Sunday, October 30, 2011

O tempora! O mores! Part III

Is it a necessary part of growing older that we shake our heads over the times in which we live and those we live among, particularly those who are younger than we are?  I saw an old acquaintance yesterday, and he shared with me his concern regarding these times and our morals, specifically the morals of the often referred to younger generation.

Those concerns were what you would expect them to be, I would think, and seem to be those concerns which have concerned older people regarding younger people for some time, if not throughout the history of our very concerned species.  The young just out of school don't want to work as needed, but just as they like.  They don't believe they have anything more to learn.  They lack discipline and drive.  They are lost.  Their minds are filled with sex and violence by those who manufacture our entertainment and video games.  They don't believe in anything.

Eventually though, it seems they turn into older people who then have similar concerns regarding their children or those who come after them.

Perhaps this is a kind of Jungian race-memory that is activated when we reach a particular age.  Or perhaps we merely are given to complain about youth as our youth slips away, slowly but ever so surely.

It is likely, however, that there is more to be concerned about in these times, which are necessarily ours because they cannot be anyone else's.  There are less jobs available than there were, it seems, so fewer of us will have the opportunity to focus on them to the exclusion of other things.  There are more people, and less resources, than there were.  We are dissatisfied.  Things fall apart, the center cannot hold, mere anarchy, etc.  We've heard that all before as well, haven't we?

Yes.  But it may be that there is more reason to feel that way in our times, because there are more of us, and less of everything else, and it seems that this will become more and more the case.

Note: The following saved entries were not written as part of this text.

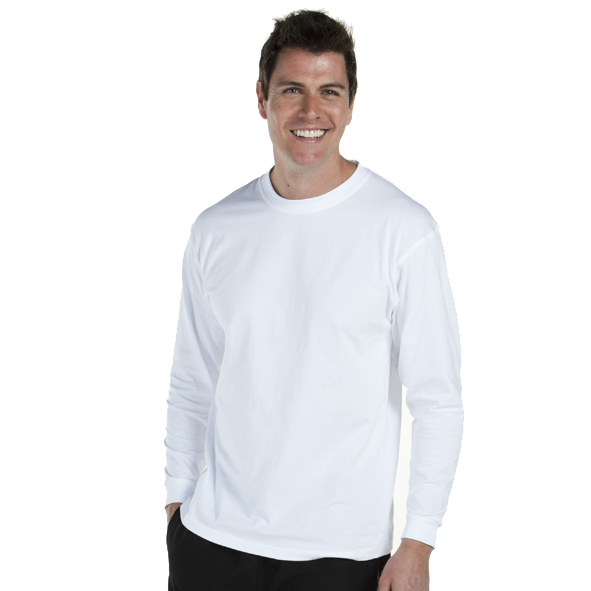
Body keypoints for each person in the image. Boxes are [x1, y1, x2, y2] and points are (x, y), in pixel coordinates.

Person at [163, 9, 463, 591]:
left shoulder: (404, 230)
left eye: (329, 92)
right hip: (212, 542)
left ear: (350, 105)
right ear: (261, 98)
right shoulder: (216, 229)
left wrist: (419, 541)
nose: (310, 112)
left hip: (341, 555)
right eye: (291, 90)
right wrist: (177, 504)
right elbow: (191, 379)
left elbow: (438, 400)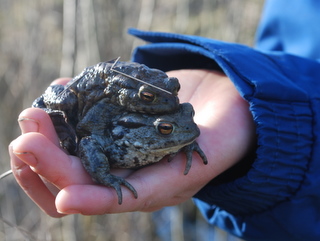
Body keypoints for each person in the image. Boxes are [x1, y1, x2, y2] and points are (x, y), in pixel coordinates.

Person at [8, 0, 320, 240]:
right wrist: (105, 174)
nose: (193, 131)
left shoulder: (158, 106)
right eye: (168, 127)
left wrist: (272, 114)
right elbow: (90, 137)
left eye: (187, 116)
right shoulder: (116, 116)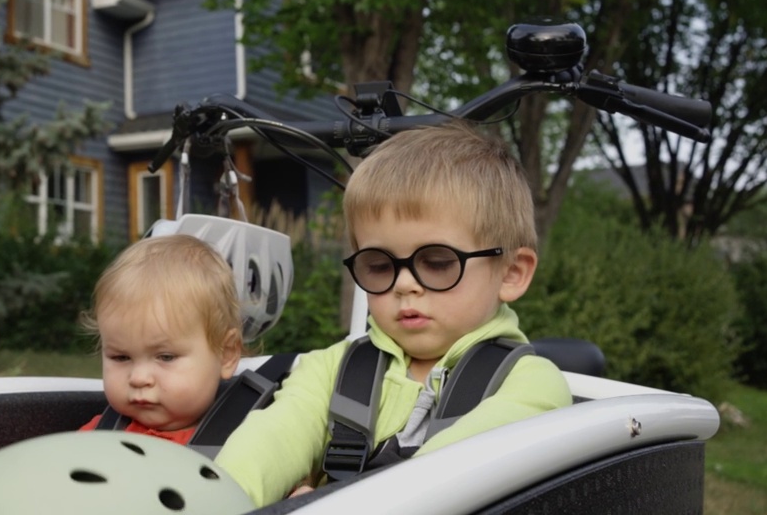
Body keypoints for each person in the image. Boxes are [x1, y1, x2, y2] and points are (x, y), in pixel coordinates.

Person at [214, 123, 573, 507]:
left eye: (436, 262)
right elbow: (269, 442)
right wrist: (215, 501)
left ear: (512, 273)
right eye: (380, 265)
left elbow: (451, 476)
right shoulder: (330, 371)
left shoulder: (533, 387)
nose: (404, 284)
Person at [78, 234, 244, 444]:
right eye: (121, 357)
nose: (138, 379)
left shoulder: (241, 445)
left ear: (226, 354)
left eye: (165, 357)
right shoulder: (96, 436)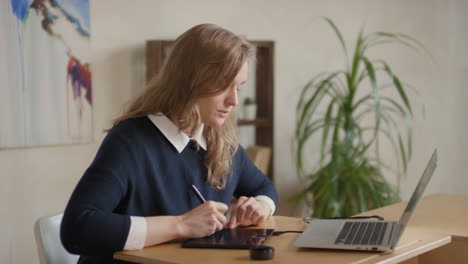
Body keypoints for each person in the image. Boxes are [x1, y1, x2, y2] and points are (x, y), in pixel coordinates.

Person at [60, 23, 278, 264]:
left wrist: (260, 206)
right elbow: (77, 228)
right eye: (225, 85)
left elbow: (264, 188)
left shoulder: (219, 140)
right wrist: (180, 225)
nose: (234, 100)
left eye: (239, 87)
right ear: (191, 80)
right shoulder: (130, 140)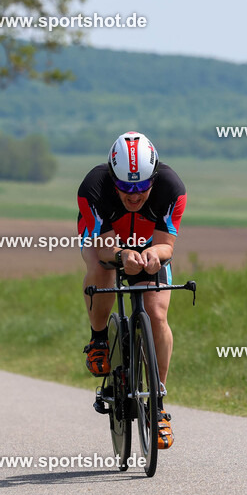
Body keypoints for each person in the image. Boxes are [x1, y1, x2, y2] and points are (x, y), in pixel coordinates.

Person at [77, 131, 186, 449]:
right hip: (108, 241)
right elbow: (105, 248)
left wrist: (154, 254)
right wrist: (124, 255)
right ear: (112, 179)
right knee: (100, 269)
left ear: (155, 177)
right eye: (125, 186)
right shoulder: (93, 187)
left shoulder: (172, 187)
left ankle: (158, 405)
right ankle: (98, 339)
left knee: (155, 313)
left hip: (150, 242)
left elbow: (167, 246)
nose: (134, 194)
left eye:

Something should be done and remarkably it appears we have begun to actually believe something should be done.  As that is the case, it is possible we may even do something, sometime, about it.  But it isn't clear anyone knows what to do, and in fact it seems clear that those we consider our leaders or those who consider themselves our leaders don't know what to do, or are inclined to do nothing which has not been tried in the past.  Here in this Glorious Republic, it's true that our leaders or those who want to be our leaders want to do more of what has been tried in the past, perhaps even much more of what has been tried in the past, but this is not a comforting thought. 

It's probable that we will find ourselves obliged to radically change the manner in which we live by the course of events, as we are never inclined to change our habits or the way we conduct our lives willingly.  But it would make a great deal more sense to adjust ourselves to account for what will soon be a very different world than to allow ourselves to be adjusted forcibly and in what will be an unpleasant manner.

How should we adjust ourselves?  We must acknowledge limitations, and learn to live within them.  Self-control is something we must learn, and that is not something we are inclined to, as we are given to indulge ourselves if we can.  But our opportunities to do so will become fewer and fewer, and the consequences of doing so will become progressively more dire.

Of course, my inclination is to assert that a Stoic point of view is something that we would all benefit from.  We would be well advised to treat certain things as indifferent as those things will become scarce.  We would be well advised to accept that there are things beyond our control and that we should not concern ourselves with them, but rather do the best we can with what we have, what we can control.  We should understand that among the things in our control is our desire for self-indulgence and lust for things, money and power.  Most of all we should learn to respect others and not seek to control or harm them, but let them live their lives in dignity and reasonable comfort.   

If we don't things may fall apart, sooner rather than later.